税務調査において、法人の帳簿や通帳だけでなく、社長や取締役など経営陣の「個人名義の通帳」についても調査対象になることがあります。この記事では、どのような場合に個人口座が見られるのか、調査に協力しないとどうなるのか、実際の対応方法を解説します。
個人口座が調査対象になるケースとは?
原則として、税務調査では法人の経理に関連する情報が対象です。しかし、経営者や関係者の個人口座に、会社の資金が流れている可能性がある場合には、その口座も対象となります。
たとえば以下のようなケースです。
- 売上が法人口座ではなく、経営者個人の口座に入金されている
- 会社経費が個人口座から支払われている
- 役員報酬の受け取りが不透明
つまり、調査官が「会社の所得が経営者個人に流れているかもしれない」と判断した場合には、個人通帳の確認を求められることがあります。
任意調査における「協力の要否」と事実上の強制力
税務調査には「任意調査」と「強制調査(査察)」があります。多くの中小企業に行われるのは前者の任意調査で、原則として納税者の任意協力に基づいて行われます。
しかし、任意とはいえ、「見せられません」と突っぱねると、調査官は疑念を強め、調査が長引く可能性があります。最悪の場合は強制調査へ発展することもあるため、税理士と相談の上で対応方針を決めることが賢明です。
「完全にプライベート」な通帳は見せなくていい?
住宅ローンや光熱費の支払いなど、私生活上の支出のみの通帳であっても、法人からの振込や売上との関連が見られれば、やはり確認される可能性があります。

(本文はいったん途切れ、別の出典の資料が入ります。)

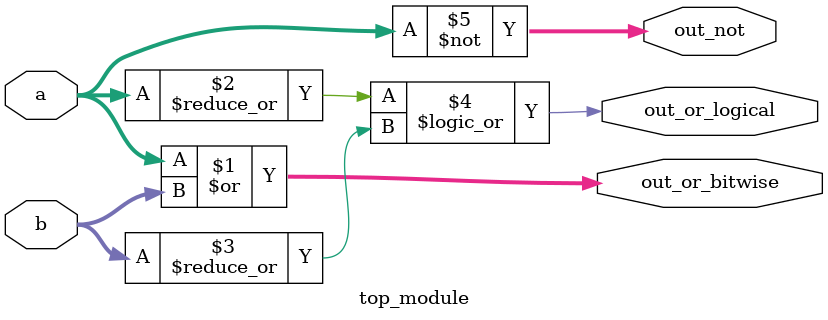
<source format=sv>
module top_module(
    input [2:0] a,
    input [2:0] b,
    output [2:0] out_or_bitwise,
    output out_or_logical,
    output [2:0] out_not
);

    // Bitwise OR
    assign out_or_bitwise = a | b;

    // Logical OR
    assign out_or_logical = |a || |b;

    // Bitwise NOT
    assign out_not = ~{a};

endmodule

</source>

そのため、「この通帳は完全に個人用途で、会社とは一切関係がありません」と説明しても、調査官が証拠を求める可能性は否定できません。証拠書類と整合性を取っておくことが重要です。
調査官に開示を求められた際の対応方法
個人口座の開示を求められた場合、以下のように対応するのが望ましいです。
- 事前に税理士と打ち合わせ、開示可否の方針を決めておく
- 調査官には「会社との関連があると判断されたものについては、必要に応じて提示します」と伝える
- 一部ページのみコピーでの開示や、モザイク処理なども交渉の余地があります
調査の趣旨は「正しい納税を確認すること」であり、納税者が正当な資料を持って対応すれば、不利になることは基本的にありません。
まとめ:個人口座も状況によっては調査対象になる
税務調査において、社長や取締役の個人口座は、会社との資金のやり取りがあると見られた場合に限り、調査対象となることがあります。プライベートな支出しかない場合でも、法人との関連性を指摘されたら説明が必要です。
トラブル回避のためには、日頃から法人と個人の資金を明確に区別し、経理を適切に記録することが最も重要です。税理士と連携し、冷静に対応しましょう。